***** Materials provided *****

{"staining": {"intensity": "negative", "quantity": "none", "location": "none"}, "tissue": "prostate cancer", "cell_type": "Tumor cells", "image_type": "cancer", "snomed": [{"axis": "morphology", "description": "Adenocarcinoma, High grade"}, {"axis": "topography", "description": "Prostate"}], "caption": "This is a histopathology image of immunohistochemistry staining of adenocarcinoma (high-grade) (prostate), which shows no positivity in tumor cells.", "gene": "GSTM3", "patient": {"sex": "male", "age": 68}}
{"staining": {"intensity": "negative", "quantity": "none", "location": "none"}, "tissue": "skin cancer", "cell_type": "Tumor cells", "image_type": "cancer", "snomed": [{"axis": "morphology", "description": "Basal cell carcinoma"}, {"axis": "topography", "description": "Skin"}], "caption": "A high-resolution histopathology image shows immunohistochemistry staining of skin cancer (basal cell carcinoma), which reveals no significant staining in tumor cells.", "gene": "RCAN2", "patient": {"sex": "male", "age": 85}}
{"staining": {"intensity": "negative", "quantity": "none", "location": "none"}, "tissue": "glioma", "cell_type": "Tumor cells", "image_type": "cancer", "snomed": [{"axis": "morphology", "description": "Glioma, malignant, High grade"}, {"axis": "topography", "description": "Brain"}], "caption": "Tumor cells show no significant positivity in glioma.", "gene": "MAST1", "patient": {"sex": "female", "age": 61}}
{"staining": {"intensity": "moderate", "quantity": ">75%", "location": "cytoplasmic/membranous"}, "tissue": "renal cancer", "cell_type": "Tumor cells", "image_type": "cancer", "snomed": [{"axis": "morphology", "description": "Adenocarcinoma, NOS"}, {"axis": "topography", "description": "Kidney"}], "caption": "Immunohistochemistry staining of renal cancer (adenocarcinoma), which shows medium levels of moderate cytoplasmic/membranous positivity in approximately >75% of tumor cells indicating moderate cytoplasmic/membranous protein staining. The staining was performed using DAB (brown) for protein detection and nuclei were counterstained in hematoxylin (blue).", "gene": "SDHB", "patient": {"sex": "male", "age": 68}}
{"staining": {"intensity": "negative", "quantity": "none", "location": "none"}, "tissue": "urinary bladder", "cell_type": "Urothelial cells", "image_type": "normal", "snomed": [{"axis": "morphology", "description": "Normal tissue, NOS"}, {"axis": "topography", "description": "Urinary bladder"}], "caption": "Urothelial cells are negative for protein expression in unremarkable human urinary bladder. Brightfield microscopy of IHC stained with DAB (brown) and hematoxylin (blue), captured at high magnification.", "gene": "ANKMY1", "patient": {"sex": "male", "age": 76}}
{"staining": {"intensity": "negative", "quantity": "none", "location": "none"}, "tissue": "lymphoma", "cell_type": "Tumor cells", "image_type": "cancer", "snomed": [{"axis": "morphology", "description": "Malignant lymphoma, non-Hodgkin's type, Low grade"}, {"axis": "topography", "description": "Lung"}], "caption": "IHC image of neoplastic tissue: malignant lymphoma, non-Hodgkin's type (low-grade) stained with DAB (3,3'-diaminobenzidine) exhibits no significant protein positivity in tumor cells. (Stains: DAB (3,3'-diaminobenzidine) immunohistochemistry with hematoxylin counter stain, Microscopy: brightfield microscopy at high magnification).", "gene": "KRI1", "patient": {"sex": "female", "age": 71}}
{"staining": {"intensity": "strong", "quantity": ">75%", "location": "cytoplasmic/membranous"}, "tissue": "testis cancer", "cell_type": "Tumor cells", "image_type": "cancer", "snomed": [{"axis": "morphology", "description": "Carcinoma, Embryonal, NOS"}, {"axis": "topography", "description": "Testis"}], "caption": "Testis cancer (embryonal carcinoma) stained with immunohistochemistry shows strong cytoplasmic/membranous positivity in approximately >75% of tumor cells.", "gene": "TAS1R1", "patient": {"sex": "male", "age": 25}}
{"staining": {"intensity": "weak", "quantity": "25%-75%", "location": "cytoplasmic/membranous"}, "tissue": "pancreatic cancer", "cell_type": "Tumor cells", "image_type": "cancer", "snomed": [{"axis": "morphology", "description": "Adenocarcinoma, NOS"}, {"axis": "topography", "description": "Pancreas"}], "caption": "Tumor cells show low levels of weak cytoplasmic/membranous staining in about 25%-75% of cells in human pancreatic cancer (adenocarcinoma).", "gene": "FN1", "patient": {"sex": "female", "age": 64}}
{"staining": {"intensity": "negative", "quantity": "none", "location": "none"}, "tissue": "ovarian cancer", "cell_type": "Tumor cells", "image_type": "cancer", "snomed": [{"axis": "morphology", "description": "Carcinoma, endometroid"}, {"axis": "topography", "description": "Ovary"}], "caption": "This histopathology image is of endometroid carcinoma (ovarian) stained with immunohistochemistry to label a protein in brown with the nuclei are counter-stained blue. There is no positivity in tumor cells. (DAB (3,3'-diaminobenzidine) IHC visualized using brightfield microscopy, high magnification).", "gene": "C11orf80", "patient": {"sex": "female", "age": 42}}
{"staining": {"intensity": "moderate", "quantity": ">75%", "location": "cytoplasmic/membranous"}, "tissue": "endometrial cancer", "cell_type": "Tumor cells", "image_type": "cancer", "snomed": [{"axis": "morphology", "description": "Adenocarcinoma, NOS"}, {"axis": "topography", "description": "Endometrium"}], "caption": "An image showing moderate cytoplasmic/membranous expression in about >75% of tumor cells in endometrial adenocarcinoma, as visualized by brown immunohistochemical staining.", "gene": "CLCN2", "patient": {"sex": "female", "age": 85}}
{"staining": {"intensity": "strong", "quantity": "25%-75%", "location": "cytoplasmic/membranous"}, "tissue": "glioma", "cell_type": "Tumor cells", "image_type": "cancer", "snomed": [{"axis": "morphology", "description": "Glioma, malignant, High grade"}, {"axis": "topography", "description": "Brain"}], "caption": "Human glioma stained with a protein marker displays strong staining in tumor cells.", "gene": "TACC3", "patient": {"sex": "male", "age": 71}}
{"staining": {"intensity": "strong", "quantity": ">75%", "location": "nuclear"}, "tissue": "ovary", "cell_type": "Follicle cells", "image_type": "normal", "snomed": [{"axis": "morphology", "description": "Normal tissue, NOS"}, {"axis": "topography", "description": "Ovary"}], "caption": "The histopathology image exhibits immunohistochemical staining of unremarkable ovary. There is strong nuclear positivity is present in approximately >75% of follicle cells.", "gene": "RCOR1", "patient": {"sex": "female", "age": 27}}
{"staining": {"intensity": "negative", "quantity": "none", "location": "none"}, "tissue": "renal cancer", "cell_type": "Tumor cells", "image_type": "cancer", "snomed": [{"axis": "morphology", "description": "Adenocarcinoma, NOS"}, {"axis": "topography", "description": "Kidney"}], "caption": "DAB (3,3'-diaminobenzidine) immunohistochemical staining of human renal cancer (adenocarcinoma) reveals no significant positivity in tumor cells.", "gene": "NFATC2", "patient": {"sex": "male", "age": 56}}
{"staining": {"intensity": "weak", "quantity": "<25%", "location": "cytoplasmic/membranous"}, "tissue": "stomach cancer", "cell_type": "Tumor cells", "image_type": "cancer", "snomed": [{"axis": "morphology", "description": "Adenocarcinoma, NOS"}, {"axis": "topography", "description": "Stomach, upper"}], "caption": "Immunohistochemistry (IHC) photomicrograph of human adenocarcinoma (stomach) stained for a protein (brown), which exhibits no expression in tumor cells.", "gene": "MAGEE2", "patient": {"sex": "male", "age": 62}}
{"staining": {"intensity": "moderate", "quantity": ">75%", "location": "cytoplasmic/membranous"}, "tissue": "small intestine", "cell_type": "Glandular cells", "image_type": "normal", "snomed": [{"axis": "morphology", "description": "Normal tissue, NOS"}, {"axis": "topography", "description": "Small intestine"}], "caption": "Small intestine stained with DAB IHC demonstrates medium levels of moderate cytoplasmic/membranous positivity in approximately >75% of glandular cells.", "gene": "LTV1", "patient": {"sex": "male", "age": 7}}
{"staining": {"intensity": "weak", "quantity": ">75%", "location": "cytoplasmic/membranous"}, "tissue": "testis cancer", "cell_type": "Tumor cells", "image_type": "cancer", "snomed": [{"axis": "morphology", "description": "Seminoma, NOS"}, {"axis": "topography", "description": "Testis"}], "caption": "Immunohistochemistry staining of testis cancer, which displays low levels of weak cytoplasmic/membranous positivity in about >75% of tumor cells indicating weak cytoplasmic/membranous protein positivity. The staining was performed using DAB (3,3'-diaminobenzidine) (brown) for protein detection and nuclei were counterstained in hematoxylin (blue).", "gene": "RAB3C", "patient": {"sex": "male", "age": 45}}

*****

=== What needs to be done ===
"high-resolution histopathology image" marks the last line to print; print everything from the first line of the data through that line, unchanged, and nothing more.

=== Response to this task ===
{"staining": {"intensity": "negative", "quantity": "none", "location": "none"}, "tissue": "prostate cancer", "cell_type": "Tumor cells", "image_type": "cancer", "snomed": [{"axis": "morphology", "description": "Adenocarcinoma, High grade"}, {"axis": "topography", "description": "Prostate"}], "caption": "This is a histopathology image of immunohistochemistry staining of adenocarcinoma (high-grade) (prostate), which shows no positivity in tumor cells.", "gene": "GSTM3", "patient": {"sex": "male", "age": 68}}
{"staining": {"intensity": "negative", "quantity": "none", "location": "none"}, "tissue": "skin cancer", "cell_type": "Tumor cells", "image_type": "cancer", "snomed": [{"axis": "morphology", "description": "Basal cell carcinoma"}, {"axis": "topography", "description": "Skin"}], "caption": "A high-resolution histopathology image shows immunohistochemistry staining of skin cancer (basal cell carcinoma), which reveals no significant staining in tumor cells.", "gene": "RCAN2", "patient": {"sex": "male", "age": 85}}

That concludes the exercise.